━━ Record set

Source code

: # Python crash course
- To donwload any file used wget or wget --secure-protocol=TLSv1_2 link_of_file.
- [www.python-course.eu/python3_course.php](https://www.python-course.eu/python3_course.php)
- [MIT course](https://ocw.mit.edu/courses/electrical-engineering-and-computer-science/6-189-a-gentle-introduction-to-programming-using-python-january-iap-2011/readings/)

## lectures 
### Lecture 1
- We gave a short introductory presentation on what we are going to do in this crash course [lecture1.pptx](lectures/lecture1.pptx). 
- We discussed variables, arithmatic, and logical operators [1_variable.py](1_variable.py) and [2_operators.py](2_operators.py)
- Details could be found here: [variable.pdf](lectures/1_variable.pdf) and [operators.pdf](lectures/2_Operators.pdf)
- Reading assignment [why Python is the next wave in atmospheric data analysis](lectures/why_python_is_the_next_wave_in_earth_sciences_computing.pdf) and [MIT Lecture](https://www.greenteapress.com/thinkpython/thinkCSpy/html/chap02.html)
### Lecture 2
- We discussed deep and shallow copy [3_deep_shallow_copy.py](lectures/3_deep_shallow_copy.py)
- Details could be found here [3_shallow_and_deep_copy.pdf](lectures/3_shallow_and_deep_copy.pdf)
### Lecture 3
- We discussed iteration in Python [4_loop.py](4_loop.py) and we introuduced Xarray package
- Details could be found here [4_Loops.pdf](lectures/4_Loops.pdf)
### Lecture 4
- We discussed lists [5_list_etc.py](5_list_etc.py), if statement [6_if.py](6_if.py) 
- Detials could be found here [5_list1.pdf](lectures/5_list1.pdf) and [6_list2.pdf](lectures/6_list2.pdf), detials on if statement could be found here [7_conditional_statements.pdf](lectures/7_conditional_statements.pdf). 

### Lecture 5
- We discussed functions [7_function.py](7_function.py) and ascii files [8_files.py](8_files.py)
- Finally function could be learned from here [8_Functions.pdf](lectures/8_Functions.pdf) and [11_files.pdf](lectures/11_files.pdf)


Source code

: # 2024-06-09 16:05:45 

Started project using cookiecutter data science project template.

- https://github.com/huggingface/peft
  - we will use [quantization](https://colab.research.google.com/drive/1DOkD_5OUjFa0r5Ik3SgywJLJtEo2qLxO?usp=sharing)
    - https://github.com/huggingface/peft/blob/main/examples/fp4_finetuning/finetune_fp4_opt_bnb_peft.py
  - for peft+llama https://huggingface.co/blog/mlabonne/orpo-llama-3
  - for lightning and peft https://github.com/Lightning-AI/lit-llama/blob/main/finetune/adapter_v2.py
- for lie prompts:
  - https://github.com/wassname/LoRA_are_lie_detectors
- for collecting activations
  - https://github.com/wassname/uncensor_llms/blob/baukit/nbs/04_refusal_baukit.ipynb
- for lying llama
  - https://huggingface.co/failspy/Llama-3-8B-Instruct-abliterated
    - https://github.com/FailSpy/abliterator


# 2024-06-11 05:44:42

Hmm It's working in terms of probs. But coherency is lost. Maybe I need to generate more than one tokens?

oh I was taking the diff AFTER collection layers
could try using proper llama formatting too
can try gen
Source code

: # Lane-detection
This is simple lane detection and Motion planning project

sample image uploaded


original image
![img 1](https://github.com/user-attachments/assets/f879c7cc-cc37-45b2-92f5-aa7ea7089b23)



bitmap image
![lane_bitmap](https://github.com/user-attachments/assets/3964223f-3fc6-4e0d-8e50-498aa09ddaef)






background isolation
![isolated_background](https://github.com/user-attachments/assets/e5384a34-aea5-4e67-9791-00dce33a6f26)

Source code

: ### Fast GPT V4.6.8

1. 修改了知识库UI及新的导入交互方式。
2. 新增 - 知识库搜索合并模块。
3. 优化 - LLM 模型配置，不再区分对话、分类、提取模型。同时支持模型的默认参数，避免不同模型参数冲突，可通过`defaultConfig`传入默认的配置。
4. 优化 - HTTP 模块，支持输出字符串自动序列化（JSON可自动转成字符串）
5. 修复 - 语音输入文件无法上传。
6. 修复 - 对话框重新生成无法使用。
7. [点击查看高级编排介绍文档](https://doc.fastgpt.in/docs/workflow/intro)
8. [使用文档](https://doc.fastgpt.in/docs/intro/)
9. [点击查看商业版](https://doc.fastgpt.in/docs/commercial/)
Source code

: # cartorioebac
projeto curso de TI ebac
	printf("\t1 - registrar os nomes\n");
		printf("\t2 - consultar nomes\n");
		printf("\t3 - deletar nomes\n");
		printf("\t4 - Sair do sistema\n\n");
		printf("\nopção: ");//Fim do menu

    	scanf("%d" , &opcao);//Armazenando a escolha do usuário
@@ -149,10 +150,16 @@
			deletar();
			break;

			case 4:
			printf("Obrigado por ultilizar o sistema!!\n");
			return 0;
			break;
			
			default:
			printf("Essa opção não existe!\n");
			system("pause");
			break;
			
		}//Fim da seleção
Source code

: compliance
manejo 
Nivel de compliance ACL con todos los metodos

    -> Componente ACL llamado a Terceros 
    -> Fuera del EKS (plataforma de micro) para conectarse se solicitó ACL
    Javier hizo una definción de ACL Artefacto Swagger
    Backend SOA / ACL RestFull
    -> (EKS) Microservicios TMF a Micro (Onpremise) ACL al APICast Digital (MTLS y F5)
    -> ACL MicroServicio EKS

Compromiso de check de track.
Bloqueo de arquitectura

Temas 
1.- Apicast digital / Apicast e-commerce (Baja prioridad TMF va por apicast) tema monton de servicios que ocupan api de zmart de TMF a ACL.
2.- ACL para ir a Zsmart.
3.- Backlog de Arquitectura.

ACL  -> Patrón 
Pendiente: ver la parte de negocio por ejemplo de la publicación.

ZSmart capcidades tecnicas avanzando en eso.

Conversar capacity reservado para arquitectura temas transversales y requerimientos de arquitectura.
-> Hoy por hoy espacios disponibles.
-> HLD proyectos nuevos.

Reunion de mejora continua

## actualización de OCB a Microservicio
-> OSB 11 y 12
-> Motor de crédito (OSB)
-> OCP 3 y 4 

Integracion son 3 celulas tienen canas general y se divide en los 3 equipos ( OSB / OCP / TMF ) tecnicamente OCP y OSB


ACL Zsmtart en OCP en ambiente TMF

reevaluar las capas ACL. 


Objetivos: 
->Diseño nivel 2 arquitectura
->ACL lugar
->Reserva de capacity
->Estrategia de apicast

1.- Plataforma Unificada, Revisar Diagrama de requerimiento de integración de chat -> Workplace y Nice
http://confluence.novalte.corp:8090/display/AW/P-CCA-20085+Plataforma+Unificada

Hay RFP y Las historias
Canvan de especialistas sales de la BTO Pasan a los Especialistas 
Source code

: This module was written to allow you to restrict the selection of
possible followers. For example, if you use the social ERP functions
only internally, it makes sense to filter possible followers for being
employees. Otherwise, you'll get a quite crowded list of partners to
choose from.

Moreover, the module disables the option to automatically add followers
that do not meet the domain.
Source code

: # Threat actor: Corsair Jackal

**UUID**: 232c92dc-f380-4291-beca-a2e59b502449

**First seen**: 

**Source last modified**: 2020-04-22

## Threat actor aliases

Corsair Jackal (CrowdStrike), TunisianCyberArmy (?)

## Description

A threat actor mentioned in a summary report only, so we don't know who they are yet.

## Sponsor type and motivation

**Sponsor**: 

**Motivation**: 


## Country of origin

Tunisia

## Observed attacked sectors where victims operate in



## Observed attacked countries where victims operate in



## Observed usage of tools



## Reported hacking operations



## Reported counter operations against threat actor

━━━━

#### Requirement
Lines containing the word "project" must be found in the data above and copied.

#### Exercise solution
Started project using cookiecutter data science project template.
This is simple lane detection and Motion planning project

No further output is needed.